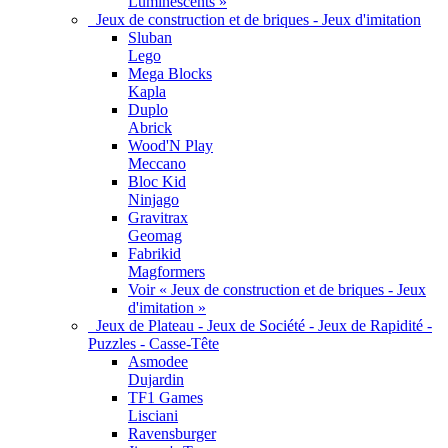
Luminescents »
Jeux de construction et de briques - Jeux d'imitation
Sluban
Lego
Mega Blocks
Kapla
Duplo
Abrick
Wood'N Play
Meccano
Bloc Kid
Ninjago
Gravitrax
Geomag
Fabrikid
Magformers
Voir « Jeux de construction et de briques - Jeux
d'imitation »
Jeux de Plateau - Jeux de Société - Jeux de Rapidité -
Puzzles - Casse-Tête
Asmodee
Dujardin
TF1 Games
Lisciani
Ravensburger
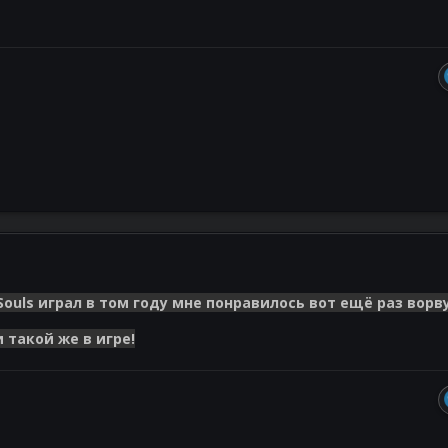
Souls играл в том году мне понравилось вот ещё раз ворв
 такой же в игре!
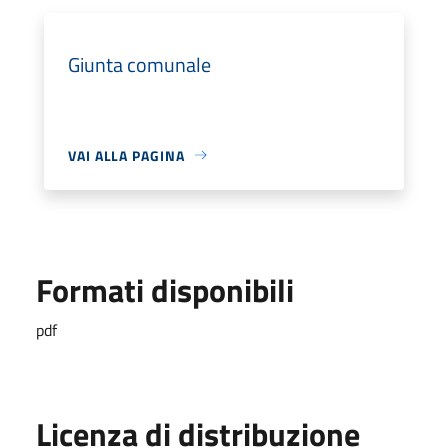
Giunta comunale
VAI ALLA PAGINA
Formati disponibili
pdf
Licenza di distribuzione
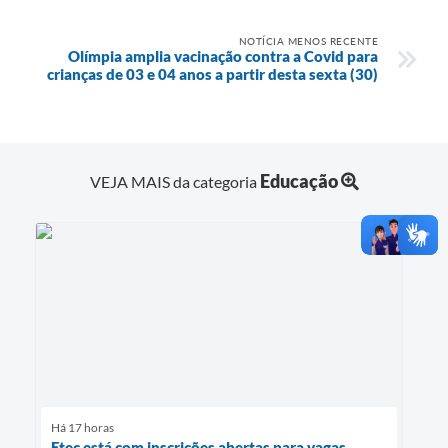
NOTÍCIA MENOS RECENTE
Olímpia amplia vacinação contra a Covid para
crianças de 03 e 04 anos a partir desta sexta (30)
Educação
VEJA MAIS da categoria
Há 17 horas
Etec está com inscrições abertas para vagas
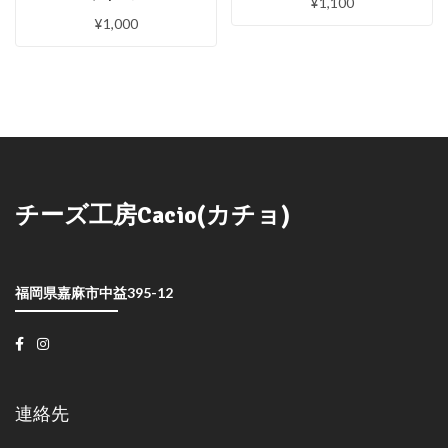
¥
1,100
¥
1,000
チーズ工房Cacio(カチョ)
福岡県嘉麻市中益395-12
連絡先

◆ Exercise requirements: Your job is to repeat the data exactly, leaving each picture out.

◆ Response for this exercise:
Luminescents »
Jeux de construction et de briques - Jeux d'imitation
Sluban
Lego
Mega Blocks
Kapla
Duplo
Abrick
Wood'N Play
Meccano
Bloc Kid
Ninjago
Gravitrax
Geomag
Fabrikid
Magformers
Voir « Jeux de construction et de briques - Jeux
d'imitation »
Jeux de Plateau - Jeux de Société - Jeux de Rapidité -
Puzzles - Casse-Tête
Asmodee
Dujardin
TF1 Games
Lisciani
Ravensburger
Souls играл в том году мне понравилось вот ещё раз ворв
 такой же в игре!
Giunta comunale
VAI ALLA PAGINA
Formati disponibili
pdf
Licenza di distribuzione
NOTÍCIA MENOS RECENTE
Olímpia amplia vacinação contra a Covid para
crianças de 03 e 04 anos a partir desta sexta (30)
Educação
VEJA MAIS da categoria
Há 17 horas
Etec está com inscrições abertas para vagas
¥
1,100
¥
1,000
チーズ工房Cacio(カチョ)
福岡県嘉麻市中益395-12
連絡先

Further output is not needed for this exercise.